• Consigne a
Traduisez en anglais la phrase suivante du texte fourni : « Martin Buber n'est pas assez connu en France. »

• Texte fourni
======

Martin Buber, Ancienne et nouvelle communauté (1901)
Martin Buber n'est pas assez connu en France. J'avais lu avec intérêt son livre principal "Je et Tu" qui caractérise l'existence humaine par la rencontre de l'Autre, ce dont on peut dire que Lévinas fera une lecture extrémiste (substituant une responsabilité supposée infinie, asymétrique, à la réciprocité) mais cette constitution du moi par l'autre pourrait être rapprochée aussi de Lacan (l'inconscient comme discours de l'Autre, le désir comme désir de l'Autre).
La publication récente d'un recueil des textes de Buber sur la communauté montre comme ce décentrement du sujet le mène à identifier la vie en communauté à la vraie vie, ce qui en fera un des théoriciens des kibboutz et du sionisme au tout début du XXè siècle. On peut être consterné de voir comme ces hautes aspirations des premiers sionistes ont pu être dévoyées par ses gouvernements d'extrême-droite et par la colonisation, détruisant tout le crédit d'Israël - ce qui pourrait à terme conduire à sa disparition pure et simple (comme à la remontée de l'anti-sémitisme).
Le plus intéressant pour nous, c'est de retrouver, notamment dans la conférence de 1901 (Ancienne et nouvelle communauté) qui ouvre le volume, presque la même idéologie que celle de Mai68 et du mouvement des communautés qui a suivi, y ajoutant la liberté sexuelle (qui restait marginale malgré tout). Une des principales conséquences de Mai68 a été, en effet, cette prolifération de communautés libertaires, qu'on a apparemment oubliées, rejetées aux poubelles de l'histoire car elles n'ont pas résisté au temps, ce qui n'a pas été le cas des kibboutz dont Buber parlait en 1945 comme "Une expérience qui n'a pas rencontré l'échec" (p135). Tout de même, s'ils persistent encore, c'est sous une forme très éloignée du projet initial.

======

• Données sources

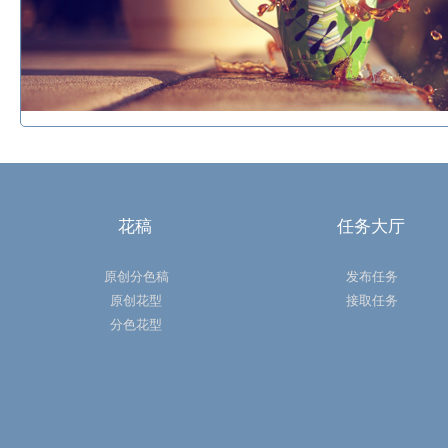
花稿
任务大厅
原创分色稿
发布任务
原创花型
接取任务
分色花型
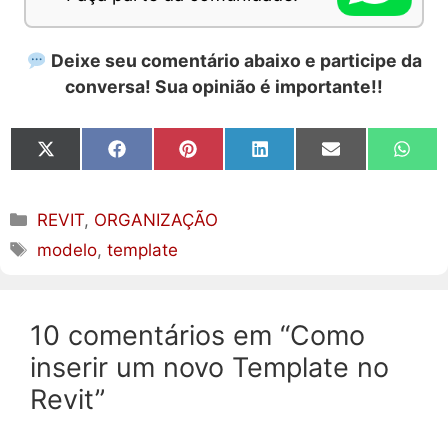
Deixe seu comentário abaixo e participe da
conversa! Sua opinião é importante!!
Share
Share
Share
Share
Share
Share
on
on
on
on
on
on
X
Facebook
Pinterest
LinkedIn
Email
What
(Twitter)
Categorias
REVIT
,
ORGANIZAÇÃO
Tags
modelo
,
template
10 comentários em “Como
inserir um novo Template no
Revit”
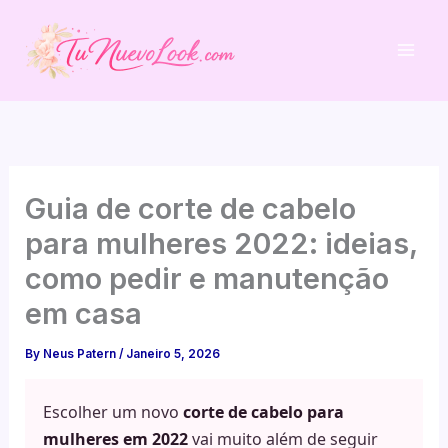
Skip
to
content
Guia de corte de cabelo
para mulheres 2022: ideias,
como pedir e manutenção
em casa
By
Neus Patern
/
Janeiro 5, 2026
Escolher um novo
corte de cabelo para
mulheres em 2022
vai muito além de seguir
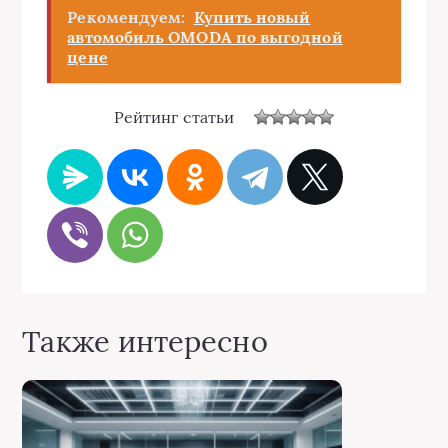
Рекомендуем:
Купить новый
автомобиль OMODA по выгодной
цене
Рейтинг статьи
Также интересно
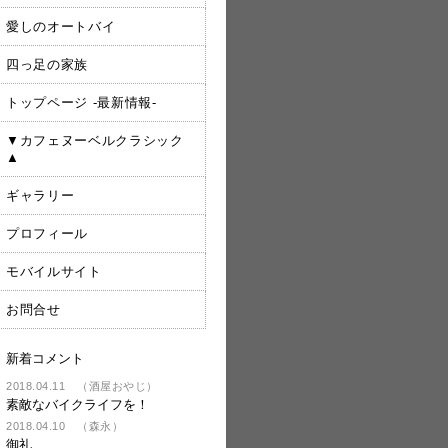
愛しのオートバイ
四っ足の家族
トップページ -最新情報-
▼カフェヌーベルクラシック
▲
ギャラリー
プロフィール
モバイルサイト
お問合せ
新着コメント
2018.04.11 （酒屋おやじ）
素敵なバイクライフを！
2018.04.10 （森永）
御礼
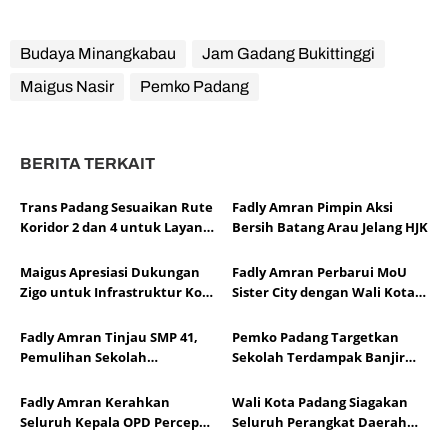
Budaya Minangkabau
Jam Gadang Bukittinggi
Maigus Nasir
Pemko Padang
BERITA TERKAIT
Trans Padang Sesuaikan Rute
Fadly Amran Pimpin Aksi
Koridor 2 dan 4 untuk Layani
Bersih Batang Arau Jelang HJK
Open Ship HJK Padang
Maigus Apresiasi Dukungan
Fadly Amran Perbarui MoU
Zigo untuk Infrastruktur Kota
Sister City dengan Wali Kota
Padang
Hildesheim
Fadly Amran Tinjau SMP 41,
Pemko Padang Targetkan
Pemulihan Sekolah
Sekolah Terdampak Banjir
Dipercepat
Bersih dalam Dua Hari
Fadly Amran Kerahkan
Wali Kota Padang Siagakan
Seluruh Kepala OPD Percepat
Seluruh Perangkat Daerah
Evakuasi Korban Banjir di
Tangani Banjir di Lima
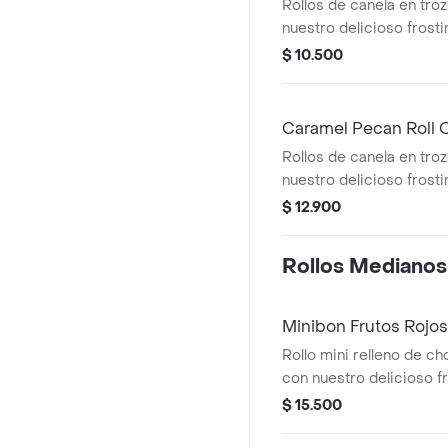
Rollos de canela en tro
nuestro delicioso frosti
caramelo. Recuerda cal
$ 10.500
microondas 20 s.
Caramel Pecan Roll 
Rollos de canela en tro
nuestro delicioso frosti
caramelo y pecanas.
$ 12.900
Rollos Medianos
Minibon Frutos Rojos
Rollo mini relleno de ch
con nuestro delicioso fr
frutos rojos (la salsa vie
$ 15.500
Recuerda calentar en m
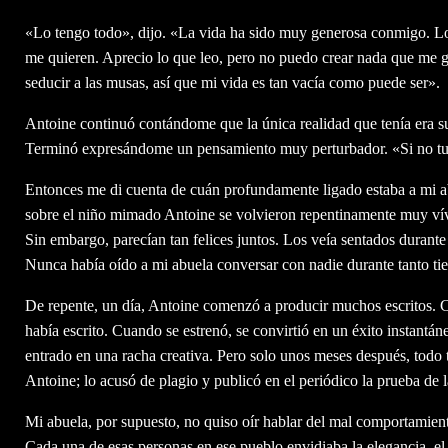
«Lo tengo todo», dijo. «La vida ha sido muy generosa conmigo. Lo 
me quieren. Aprecio lo que leo, pero no puedo crear nada que me gus
seducir a las musas, así que mi vida es tan vacía como puede ser».
Antoine continuó contándome que la única realidad que tenía era s
Terminó expresándome un pensamiento muy perturbador. «Si no tuvi
Entonces me di cuenta de cuán profundamente ligado estaba a mi abu
sobre el niño mimado Antoine se volvieron repentinamente muy vívi
Sin embargo, parecían tan felices juntos. Los veía sentados durante
Nunca había oído a mi abuela conversar con nadie durante tanto ti
De repente, un día, Antoine comenzó a producir muchos escritos. Co
había escrito. Cuando se estrenó, se convirtió en un éxito instantán
entrado en una racha creativa. Pero solo unos meses después, todo 
Antoine; lo acusó de plagio y publicó en el periódico la prueba de 
Mi abuela, por supuesto, no quiso oír hablar del mal comportamien
Cada una de esas personas en ese pueblo envidiaba la elegancia, el 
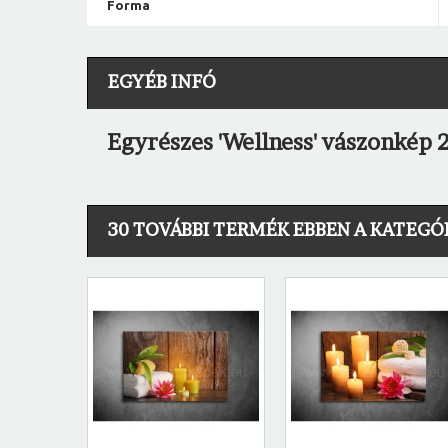
Forma
EGYÉB INFÓ
Egyrészes 'Wellness' vászonkép 
30 TOVÁBBI TERMÉK EBBEN A KATEGÓ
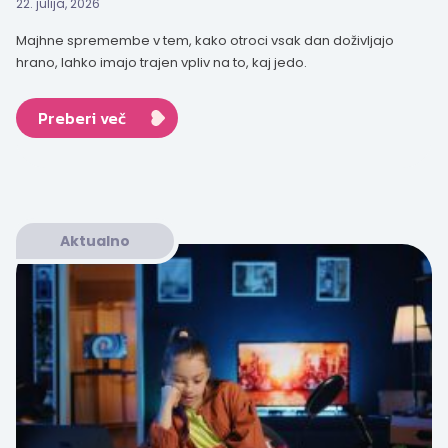
22. julija, 2026
Majhne spremembe v tem, kako otroci vsak dan doživljajo
hrano, lahko imajo trajen vpliv na to, kaj jedo.
Preberi več
Aktualno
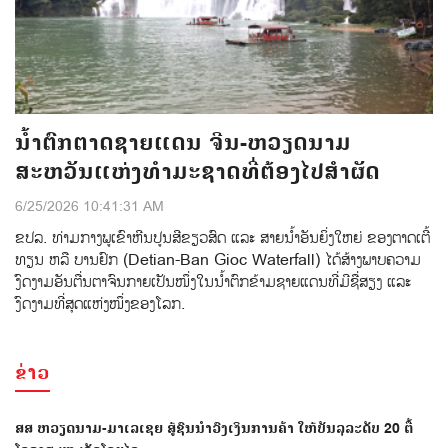
ນໍ້າຕົກຕາດຊາຍແດນ ຈີນ-ຫວຽດນາມ
ສະຫວັນແຫ່ງທໍາມະຊາດທີ່ຕ້ອງໄປສຳຜັດ
6/25/2026 10:41:31 AM
ຂປລ. ທ່າມກາງພູເຂົາຫີນປູນສີຂຽວສົດ ແລະ ສາຍນໍ້າອັນຍິ່ງໃຫຍ່ ຂອງຕາດເຕີ້
ທຽນ ຫລື ບານຢົກ (Detian-Ban Gioc Waterfall) ໄດ້ສ້າງພາບຄວາມ
ງົດງາມອັນຕື່ນຕາຈົນກາຍເປັນໜຶ່ງໃນນໍ້າຕົກຂ້າມຊາຍແດນທີ່ມີຊື່ສຽງ ແລະ
ງົດງາມທີ່ສຸດແຫ່ງໜຶ່ງຂອງໂລກ.
ຂ່າວ
ສສ ຫວຽດນາມ-ມາເລເຊຍ ສູ້ຊົນນຳວົງເງິນການຄ້າ ໃຫ້ບັນລຸລະດັບ 20 ຕື້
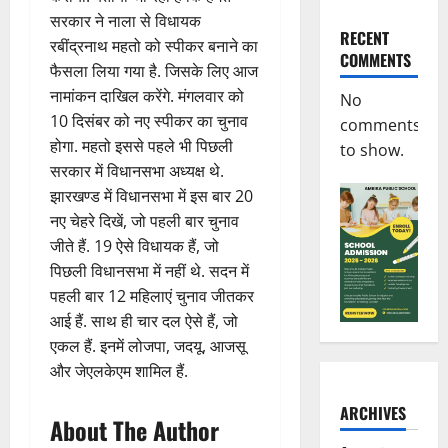
सरकार ने नाला से विधायक
RECENT
रबींद्रनाथ महतो को स्पीकर बनाने का
COMMENTS
फैसला लिया गया है. जिसके लिए आज
नामांकन दाखिल करेंगे. मंगलवार को
No
10 दिसंबर को नए स्पीकर का चुनाव
comments
होगा. महतो इससे पहले भी पिछली
to show.
सरकार में विधानसभा अध्यक्ष थे.
झारखण्ड में विधानसभा में इस बार 20
नए चेहरे दिखें, जो पहली बार चुनाव
जीते हैं. 19 ऐसे विधायक हैं, जो
पिछली विधानसभा में नहीं थे. सदन में
पहली बार 12 महिलाएं चुनाव जीतकर
आई हैं. साथ ही चार दल ऐसे हैं, जो
एकल हैं. इनमें लोजपा, जदयू, आजसू
और जेएलकेएम शामिल हैं.
ARCHIVES
About The Author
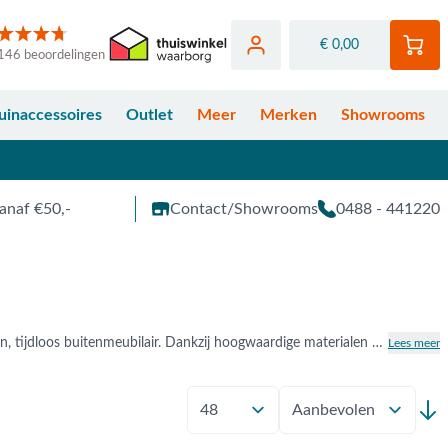
€ 0,00
146 beoordelingen
uinaccessoires
Outlet
Meer
Merken
Showrooms
anaf €50,-
Contact/Showrooms
0488 - 441220
De Hartman Shades of Colour-collectie brengt subtiele kleur en organische vormen samen in modern, tijdloos buitenmeubilair. Dankzij hoogwaardige materialen en zachte tinten zoals cappuccino, lichtgroen en zand creëer je een stijlvolle en harmonieuze tuinsfeer. Bekijk het uitgebreide assortiment Hartman Shades of Colour collectie bij Van der Garde Tuinmeubelen hieronder online. Je bent ook van harte welkom in één van onze showrooms in Opheusden, Duiven of Apeldoorn.
Lees meer
Toon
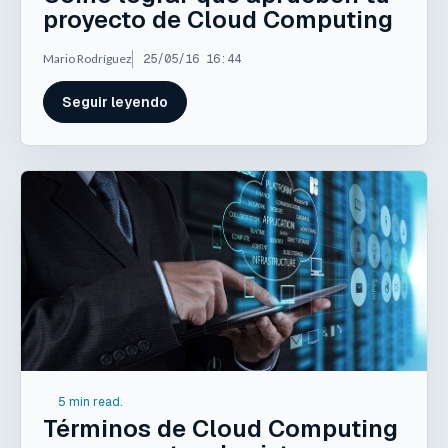
proyecto de Cloud Computing
Mario Rodríguez
25/05/16 16:44
Seguir leyendo
5 min read.
Términos de Cloud Computing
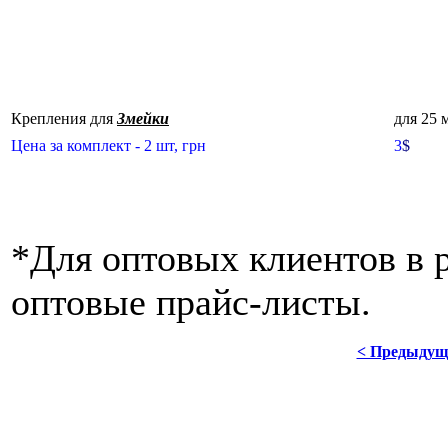
Крепления для
Змейки
для 25 
Цена за комплект - 2 шт, грн
3
$
*Для оптовых клиентов в 
оптовые прайс-листы.
< Предыдущ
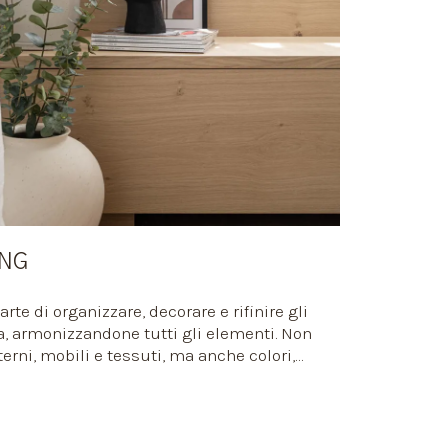
ING
arte di organizzare, decorare e rifinire gli
a, armonizzandone tutti gli elementi. Non
terni, mobili e tessuti, ma anche colori,
cessori e complementi d’arredo. Ti
llezione d’eccellenza e ti aiutiamo a
ma inconfondibile sugli spazi.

======

• Consigne b
Recopiez à l'identique les lignes des enregistrements, en commençant à celle qui contient « proyecto de Cloud Computing » et en terminant à la fin des enregistrements, sans reprendre les images.

• Solution a
Martin Buber is not well enough known in France.

• Solution b
proyecto de Cloud Computing
Mario Rodríguez
25/05/16 16:44
Seguir leyendo
5 min read.
Términos de Cloud Computing
Крепления для
Змейки
для 25 
Цена за комплект - 2 шт, грн
3
$
*Для оптовых клиентов в 
оптовые прайс-листы.
< Предыдущ
ING
arte di organizzare, decorare e rifinire gli
a, armonizzandone tutti gli elementi. Non
terni, mobili e tessuti, ma anche colori,
cessori e complementi d’arredo. Ti
llezione d’eccellenza e ti aiutiamo a
ma inconfondibile sugli spazi.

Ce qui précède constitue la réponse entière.